そこまでを読みきったせいか、ダウの反応は今一つぱっとしない。朝がたに400ドル近く上昇したものの、その後一日中横ばいが続き、けっきょく最終的には前日(先週)比で404.7ドル、3.90%上昇の10785ドルで落ち着いている。全般的な不安に取りつかれているという私の読みは、正しいようだ。まあ、明日になればすべては明らかになるのだろうが。
原油価格も上げたが、微増にとどまったようである。全般的な低落局面の中で破局がとりあえず回避されたということか。

日本では面白いのは、やはり政治である。「ルース米大使が小沢一郎に会った」「小沢一郎が鳩山総理を叱った」などという記事がちらほらと見受けられるのだが、
(1)もしも鳩山の迷走が彼の独断によるものであれば、小沢が何を言っても無駄である。
(2)安保関連の決定は重要なものだから、主要閣僚と党三役で事前にどう行動するかを決めているはずである。
この2点が誰の念頭からも欠け落ちているように思われる。小沢といい、鳩山といい、キャラの問題が誇張されていて、政治家として誰も語らなくなっているようだ。そして、そうしたマスコミ発のノイズが乱反射して、誰も冷静に考えられなくなっている。事態は、
(1)完全な混乱状態で、誰に何を言っても無駄
であるか、
(2)予定通りの混乱状態で、誰に何を言っても変わらない
でしかないではないか。
だがまあ、この調子で小沢待望論と小沢怪物論に終始するのだろうな、マスコミの論調は。

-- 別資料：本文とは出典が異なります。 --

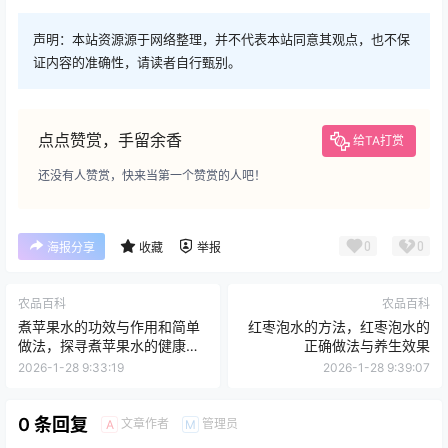
声明：本站资源源于网络整理，并不代表本站同意其观点，也不保
证内容的准确性，请读者自行甄别。
点点赞赏，手留余香
给TA打赏
还没有人赞赏，快来当第一个赞赏的人吧！
0
0
海报分享
收藏
举报
农品百科
农品百科
煮苹果水的功效与作用和简单
红枣泡水的方法，红枣泡水的
做法，探寻煮苹果水的健康秘
正确做法与养生效果
诀
2026-1-28 9:33:19
2026-1-28 9:39:07
0 条回复
文章作者
管理员
A
M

そうそう。日本でもう一つ重要なのが、中国人観光客へのビザ発給条件の緩和である。今のところは富裕層(年収330万円兆)に限定されているのを、年収4、50万円クラスにまで広げるのだとか。すると、ビザの発給資格を持つことになる中国人は4億人まで広がるということである。

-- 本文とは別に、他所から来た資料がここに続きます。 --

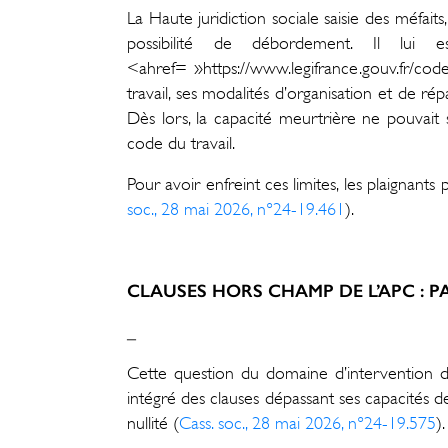
La Haute juridiction sociale saisie des méfaits
possibilité de débordement. Il lu
<ahref= »https://www.legifrance.gouv.fr/cod
travail, ses modalités d’organisation et de ré
Dès lors, la capacité meurtrière ne pouvait
code du travail.
Pour avoir enfreint ces limites, les plaignan
soc., 28 mai 2026, n°24-19.461
).
CLAUSES HORS CHAMP DE L’APC : P
_
Cette question du domaine d’intervention de
intégré des clauses dépassant ses capacités d
nullité (
Cass. soc., 28 mai 2026, n°24-19.575
).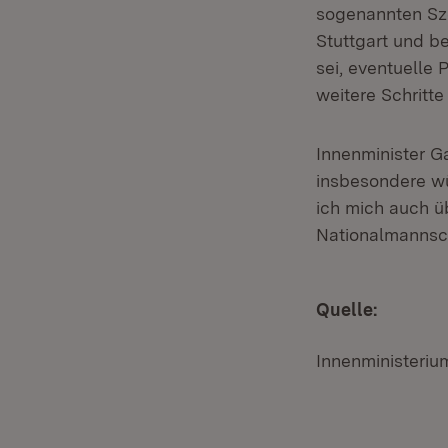
sogenannten Sze
Stuttgart und b
sei, eventuelle 
weitere Schritte
Innenminister Ga
insbesondere wü
ich mich auch ü
Nationalmannsc
Quelle:
Innenministeri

中国人富裕層の需要で日本各地の景気が維持されているという報道は、確かにけっこう出ているのだが、この決断は変だと思う。景気を支えられるほどの消費力があるのは、やって来るのが富裕層だからで、すそ野をいくら広げても所得と資産が下がっていくだけだから、日本の景気にはあまり関係がないではないか。
これはむしろ、非合法な低賃金労働を呼び寄せる政策ではないのかと勘繰りたくなる。というか、そのような結果しか想像できない。年収40万円の中国人の目に、一人頭GDPが300万円の日本が、どう映ることか。これは日本が好きとか嫌いという話ではない。観光ビザでやって来て、有効期間(一月か、二週間か?)の間、働いただけで、半年分の収入が稼げてしまうのである。いや、十分に信頼できる保護組織(つまりはマフィア)がついているのであれば、そのまま不法滞在に切り替えるだろう。4億人の1%が動いただけで、日本の労働力不足は解消されてしまう。
しかし、それで数年して巨大な、それこそかつての香港の九龍城みたいなスラムが発生した − つまりは、今回の改革が失敗だと判明した段階で、中国に「ビザの発給条件を再度厳格化したいです」とか言うのだろうか?
ともあれ、現在の安保迷走と同じくらい重要な変化が起きたことは確実である。外国人参政権とか、どのみち国会を通過しない法案で大騒ぎしている場合ではないよ。